Dashing opener offers everything from dating advice to one-liners.
The sooner mobile phone companies include a breath test to operate their phones the better, although if they did that we wouldn’t have gems like this from West Indies cricket star Chris Gayle.
fanatix is unsure if Gayle was under the influence, he could have been as sober as a judge for all we care, because he provided some comedy gold via his offcial Twitter account on Sunday.
Spouting off one-liners and dating advice to his 1,134,820 followers, Gayle went on an impressive tweet-spree for several hours, here are just some of his gems.
All the single ladies, stop saying u should just give up and get a cat.
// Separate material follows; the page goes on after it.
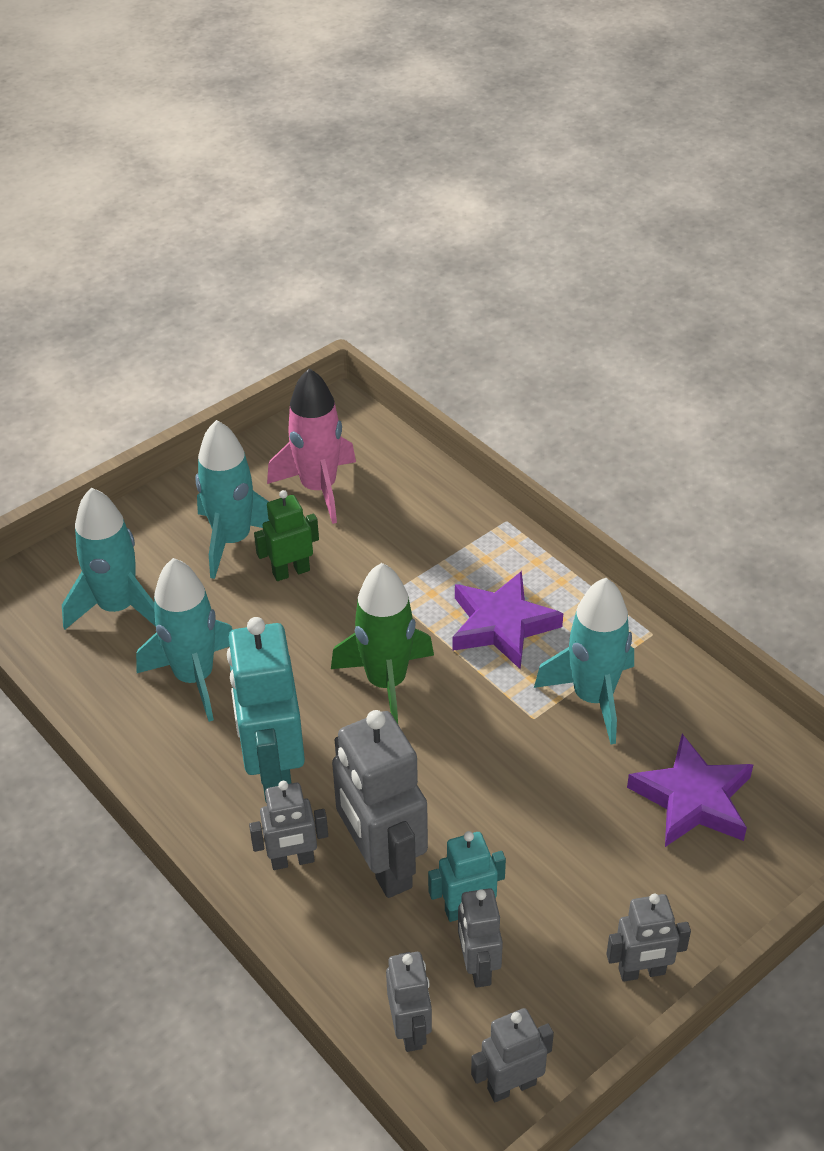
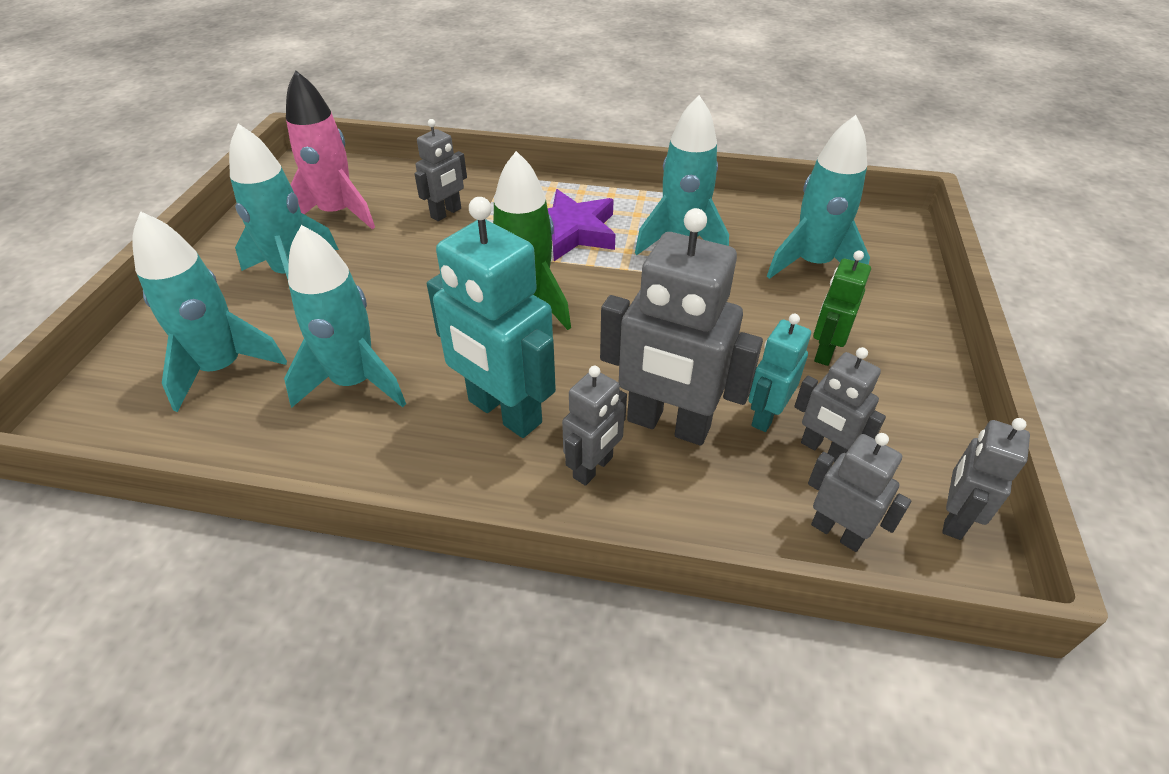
camera: 40 degrees left, 0 degrees up
(291, 571) = (368, 272): green robot -> green robot (825, 351)
(642, 972) = (922, 380): grey robot -> grey robot (446, 213)
(693, 799) = (812, 264): purple star -> turquoise rocket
If no man wants you, don't force an innocent cat to live with u!
— Chris Gayle (@henrygayle) December 1, 2013
Money doesn't buy happiness? Well it buys jet ski. Have u ever seen a sad person on a jet ski? Its impossible to be sad on 1. Happy Sunday!
— Chris Gayle (@henrygayle) December 1, 2013
Fat, single and she's still eating pringles.
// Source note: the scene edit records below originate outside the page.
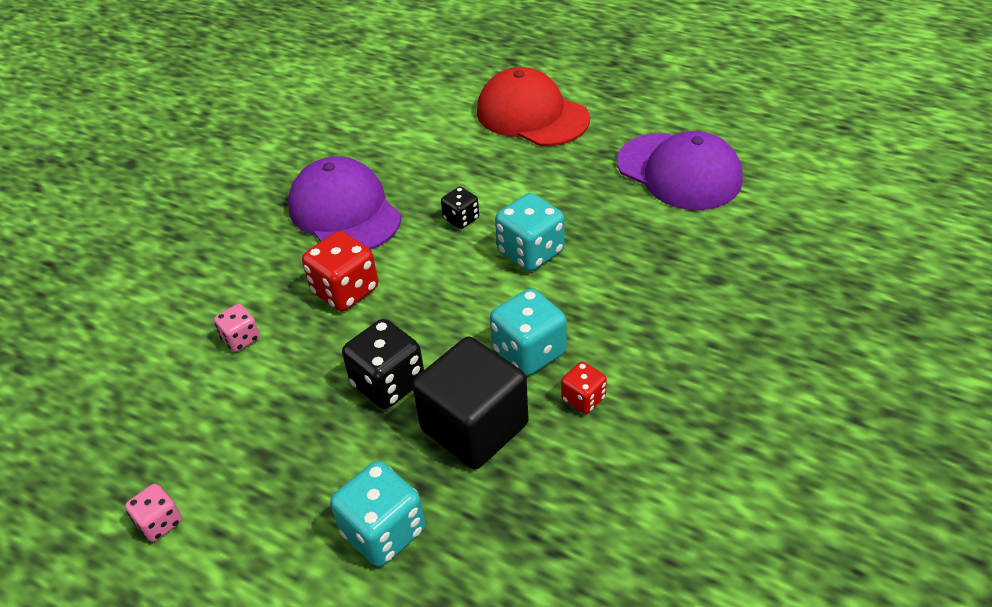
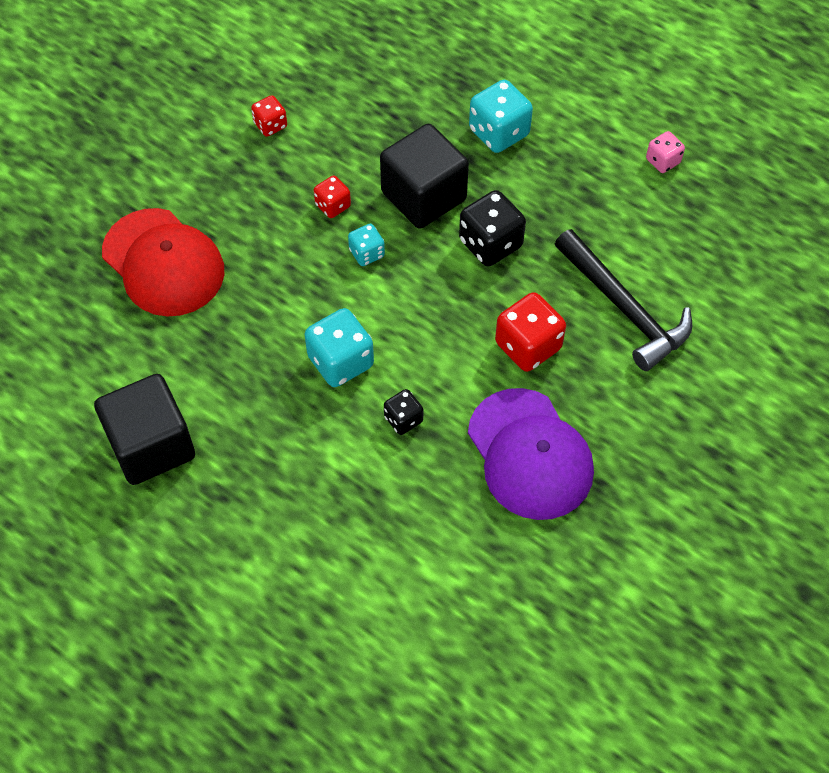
camera: 175 degrees left, 15 degrees up
(241, 339) = (624, 308): pink dice -> black hammer
(529, 352) = (367, 253): turquoise dice -> turquoise dice, size x0.57
(532, 115) = (288, 582): red cap -> red cap (163, 263)
(679, 172) = (151, 446): purple cap -> black cube
(702, 493) = (270, 125): none -> red dice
— Chris Gayle (@henrygayle) December 1, 2013
If a little kid says you're ugly, then You're damn ugly!
— Chris Gayle (@henrygayle) December 1, 2013
What do ducks smoke? Quack.. LoL
— Chris Gayle (@henrygayle) December 1, 2013
Madonna is 55 and her boyfriend is 22. Jennifer Lopez is 43 and her boyfriend is 26.Don't worry if You're not dating,they might not be born
— Chris Gayle (@henrygayle) December 1, 2013
Think I should stop tweet now.
— Chris Gayle (@henrygayle) December 1, 2013
Last year, I asked Santa for the sexiest person ever for Christmas… I woke up in a box.
— Chris Gayle (@henrygayle) December 1, 2013
Dear Girls, if a guy pauses a video game to text you… Married him.
— Chris Gayle (@henrygayle) December 1, 2013
If someone tex u 'K' just reply with "L M N O P Q R S T U V W X Y Z"
— Chris Gayle (@henrygayle) December 1, 2013
Biggest lie of all time: The doctor will be with you in a couple minuets.